A plaque has been unveiled at Chester Bus Interchange to commemorate an historic pub that used to stand on the site.
The bronze plaque marks the site of The Ship Victory which served punters from 1855 to 2014 until being demolished to make way for the new bus facility.
It was named after Nelson’s flagship ‘HMS Victory’.
Cheshire West and Chester Council Samantha Dixon unveiled the plaque in the company of The Ship’s former landlord Joe Gildea and his wife Helen. The tribute was the brainchild of Chester resident Andy Scargill from Parkgate Road who was also present.
Councillor Dixon said: “I’d like to thank Andy Scargill who suggested this tribute to the building that first served Cestrians during the Napoleonic wars.
“Known as the little pub with a big heart, I hope this plaque will ensure it remains in our memories and its place in the city history is now firmly cast in bronze and set in stone.”

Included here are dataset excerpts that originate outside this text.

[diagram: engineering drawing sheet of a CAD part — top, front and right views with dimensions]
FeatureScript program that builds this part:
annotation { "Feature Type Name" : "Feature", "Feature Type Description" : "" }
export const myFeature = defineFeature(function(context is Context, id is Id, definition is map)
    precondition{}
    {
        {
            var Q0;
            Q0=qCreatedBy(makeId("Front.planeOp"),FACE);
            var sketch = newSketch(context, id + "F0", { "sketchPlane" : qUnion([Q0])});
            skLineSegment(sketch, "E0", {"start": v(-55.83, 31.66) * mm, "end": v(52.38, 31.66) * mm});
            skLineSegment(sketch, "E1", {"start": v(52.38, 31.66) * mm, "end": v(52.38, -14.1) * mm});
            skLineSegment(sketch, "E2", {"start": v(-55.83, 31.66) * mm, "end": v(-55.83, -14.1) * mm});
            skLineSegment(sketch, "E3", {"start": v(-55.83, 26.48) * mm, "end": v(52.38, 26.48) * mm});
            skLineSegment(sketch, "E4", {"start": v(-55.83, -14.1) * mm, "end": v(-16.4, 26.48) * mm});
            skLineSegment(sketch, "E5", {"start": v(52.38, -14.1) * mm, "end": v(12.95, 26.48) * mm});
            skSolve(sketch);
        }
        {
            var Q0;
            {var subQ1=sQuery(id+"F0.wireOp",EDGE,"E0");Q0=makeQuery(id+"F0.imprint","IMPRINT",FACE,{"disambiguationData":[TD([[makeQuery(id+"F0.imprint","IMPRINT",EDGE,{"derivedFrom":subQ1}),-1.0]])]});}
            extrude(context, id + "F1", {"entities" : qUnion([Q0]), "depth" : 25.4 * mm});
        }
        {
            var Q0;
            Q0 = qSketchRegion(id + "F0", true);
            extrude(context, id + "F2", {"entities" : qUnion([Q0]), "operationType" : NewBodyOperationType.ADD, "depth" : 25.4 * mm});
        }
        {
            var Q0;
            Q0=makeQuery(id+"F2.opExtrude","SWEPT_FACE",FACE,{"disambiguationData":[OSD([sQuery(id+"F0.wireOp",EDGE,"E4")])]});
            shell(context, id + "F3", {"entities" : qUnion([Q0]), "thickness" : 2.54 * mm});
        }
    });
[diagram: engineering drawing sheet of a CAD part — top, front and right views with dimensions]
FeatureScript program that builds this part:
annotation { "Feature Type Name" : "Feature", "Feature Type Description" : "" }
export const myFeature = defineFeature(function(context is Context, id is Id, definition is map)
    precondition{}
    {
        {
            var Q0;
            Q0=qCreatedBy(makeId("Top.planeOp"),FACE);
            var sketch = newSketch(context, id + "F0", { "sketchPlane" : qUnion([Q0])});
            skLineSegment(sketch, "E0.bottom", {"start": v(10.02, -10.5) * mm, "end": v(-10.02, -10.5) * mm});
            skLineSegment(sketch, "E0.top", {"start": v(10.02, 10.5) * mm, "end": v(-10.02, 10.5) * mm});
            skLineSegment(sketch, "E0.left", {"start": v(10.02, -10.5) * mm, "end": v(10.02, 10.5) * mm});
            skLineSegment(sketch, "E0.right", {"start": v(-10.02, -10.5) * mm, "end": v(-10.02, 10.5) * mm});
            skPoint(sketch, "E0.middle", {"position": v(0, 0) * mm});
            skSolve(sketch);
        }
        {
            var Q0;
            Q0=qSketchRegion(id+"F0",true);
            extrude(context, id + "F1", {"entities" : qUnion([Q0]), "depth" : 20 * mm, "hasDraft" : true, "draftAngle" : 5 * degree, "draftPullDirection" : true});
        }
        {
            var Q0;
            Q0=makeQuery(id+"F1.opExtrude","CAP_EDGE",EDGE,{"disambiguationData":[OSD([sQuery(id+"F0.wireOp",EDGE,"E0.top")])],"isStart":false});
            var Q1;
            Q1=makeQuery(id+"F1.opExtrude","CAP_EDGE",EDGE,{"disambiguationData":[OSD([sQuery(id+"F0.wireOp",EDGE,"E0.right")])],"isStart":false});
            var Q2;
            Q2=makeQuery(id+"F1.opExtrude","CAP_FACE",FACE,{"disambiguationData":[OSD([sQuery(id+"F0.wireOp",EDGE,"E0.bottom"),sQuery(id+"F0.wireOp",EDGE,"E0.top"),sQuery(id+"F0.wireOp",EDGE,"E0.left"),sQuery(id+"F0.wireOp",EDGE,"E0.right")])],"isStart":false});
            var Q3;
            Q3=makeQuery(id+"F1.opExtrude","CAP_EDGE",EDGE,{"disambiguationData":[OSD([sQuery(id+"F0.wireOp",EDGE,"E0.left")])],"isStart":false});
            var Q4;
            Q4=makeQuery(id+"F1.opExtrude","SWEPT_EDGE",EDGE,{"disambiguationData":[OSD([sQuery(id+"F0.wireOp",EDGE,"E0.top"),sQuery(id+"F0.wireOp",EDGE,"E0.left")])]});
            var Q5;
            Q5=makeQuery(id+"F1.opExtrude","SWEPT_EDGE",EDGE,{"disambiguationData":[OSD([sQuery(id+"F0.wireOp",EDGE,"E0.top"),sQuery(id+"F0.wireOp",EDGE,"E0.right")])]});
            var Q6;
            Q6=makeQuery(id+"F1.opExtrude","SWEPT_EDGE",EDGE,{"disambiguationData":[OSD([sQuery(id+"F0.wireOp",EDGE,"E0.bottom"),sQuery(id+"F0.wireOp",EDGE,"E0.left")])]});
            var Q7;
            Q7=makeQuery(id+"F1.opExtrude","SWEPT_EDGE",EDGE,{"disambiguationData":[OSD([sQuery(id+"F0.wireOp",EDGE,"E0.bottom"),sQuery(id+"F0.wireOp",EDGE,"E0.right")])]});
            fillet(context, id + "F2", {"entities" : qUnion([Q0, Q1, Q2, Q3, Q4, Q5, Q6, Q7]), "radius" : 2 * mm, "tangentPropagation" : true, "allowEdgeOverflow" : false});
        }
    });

HMS Victory left Chatham’s Royal Dockyard on 7 May 1765. She led fleets in the American War of Independence, the French Revolutionary War and the Napoleonic War. In 1805 she was the flagship of Vice-Admiral Nelson in Britain’s greatest naval victory, the defeat of the French and Spanish at the Battle of Trafalgar.
The unveiling was also witnessed by Chester MP Chris Matheson and Christine Gaskell, chair of the Local Enterprise Partnership, who provided a funding contribution towards the Chester Bus Interchange project.